Kepolisian? Kita semua tahu ini masalah lama, tetapi entah mengapa terasa makin akut. Warga bisa ditembak di siang bolong lalu diberi narasi standar: korban mabuk, mengancam, atau “lagi ngantuk”. Barang bukti sering kali tampak seperti properti film murahan. Korban terakhir bahkan seorang mahasiswa. Negara yang katanya cinta generasi muda ternyata tidak segan menembak mereka.
Dan saat publik mencoba bersuara, yang datang justru gaslighting. Kritik soal pajak tinggi dibalas dengan seruan agar kita pindah negara dan bakar KTP. Kritik soal hukum dianggap sebagai upaya asing yang mau menghancurkan negara. Kritik soal sensor kepala babi? Disuruh masak kepala babinya sekalian. Kritik apa pun diarahkan ke dalih yang sama: ini permainan agen asing.
Perspektif Žižek dan Retakan yang Tidak Pernah Selesai
Žižek pernah bilang manusia modern itu subjek yang tidak pernah utuh. Selalu ada yang hilang di dalam dirinya. Kekurangan itu yang memicu hasrat akan cinta, pengakuan, kekuasaan, bahkan politik. Dan kalau dipikir-pikir, negara ini sama saja. Selalu ada yang kurang secara struktural.

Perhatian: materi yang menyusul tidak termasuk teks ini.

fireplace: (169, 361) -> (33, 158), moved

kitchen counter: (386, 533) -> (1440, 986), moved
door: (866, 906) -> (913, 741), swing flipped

Setiap proyek besar, setiap janji mulia, hanyalah usaha menutup lubang yang memang tidak bisa ditutup.
Lebih parahnya lagi, seperti yang Žižek bilang soal ideologi, kita semua sebenarnya tahu sistem ini tidak sehat. Kita tahu politik penuh tipu daya. Kita tahu korupsi merajalela. Kita tahu gaji yang kita terima tidak sebanding dengan pajak yang kita bayar. Tetapi kita tetap ikut. Tetap patuh. Tetap bekerja. Bahkan kadang ikut membela sistem yang menyakiti kita. Kenapa? Karena ada kenikmatan aneh di sana. Semacam kepuasan masokis, rasa puas dalam penderitaan yang sebenarnya tidak perlu ada.
Dan pada akhirnya, bahkan perlawanan pun terasa lumpuh. Dalam dunia yang menuntut kita untuk terus aktif, produktif, dan ikut arus, sikap paling radikal bisa jadi justru memilih berhenti ikut permainan. Ala Bartleby: “Saya lebih memilih tidak.” Ketidakaktifan yang membuat sistem yang selalu lapar partisipasi itu jadi kikuk.
Žižek menyadarkan kita: dunia ini memang tidak dirancang untuk selesai. Tidak ada rekonsiliasi sempurna. Tidak ada akhir bahagia yang utuh. Yang ada hanyalah retakan, celah, dan ketegangan. Dan Indonesia hari ini adalah buktinya. Pemerintah dan rakyat hidup di dunia yang sama, tetapi dengan kenyataan yang berbeda, saling berbenturan, tanpa penyelesaian.
Mungkin di sanalah kebenaran itu bersembunyi. Bahwa kita memang hidup di tengah retakan yang tidak bisa diperbaiki. Dan menyadari itu, walau getir, mungkin langkah pertama untuk berhenti pura-pura bahwa semua ini baik-baik saja.